Overview
- Status: Planning
- Locale: Nairobi
- Stations: TBD - includes new station Jomo Kenyatta International Airport and existing Nairobi railway station

Service
- Type: Airport rail link

Technical
- Line length: approximately 17 km (11 mi)
- Track gauge: 1,000 mm (3 ft 3+3⁄8 in)

= Nairobi airport rail link =

Infrastructure project in Kenya

The Nairobi airport rail link is an infrastructure project in Nairobi, in Kenya.

The government of Kenya has proposed a rapid rail connection between Jomo Kenyatta International Airport and central Nairobi. As of October 2010, construction was under way, and tenders had been awarded. The project costs 800 million shillings ($US9.13m), and involves 2 km of new rail to connect to the existing railway at Embakasi.

==Stations==

The line will likely begin at the existing Nairobi railway station along an existing line to
and a 2 km extension to Jomo Kenyatta International Airport.

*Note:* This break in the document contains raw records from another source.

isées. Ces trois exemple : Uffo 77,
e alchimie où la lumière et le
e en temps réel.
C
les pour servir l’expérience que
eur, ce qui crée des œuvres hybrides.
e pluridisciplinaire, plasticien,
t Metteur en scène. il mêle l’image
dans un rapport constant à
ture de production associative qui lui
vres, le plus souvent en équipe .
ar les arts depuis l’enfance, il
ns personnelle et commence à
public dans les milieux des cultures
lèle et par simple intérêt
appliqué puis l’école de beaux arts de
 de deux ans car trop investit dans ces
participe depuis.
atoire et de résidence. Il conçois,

There are number of stations and stops along the current rail route to Embakasi:

- Makadara railway station - existing station
- Donholm rail stop - minor stop
- Stage MPYA rail stop - minor stop
- Pipeline rail stop - minor stop
- Embakasi railway station - existing station

Both Makadara and Embakasi stations will be rebuilt for the airport link and all other stops either removed or rebuilt.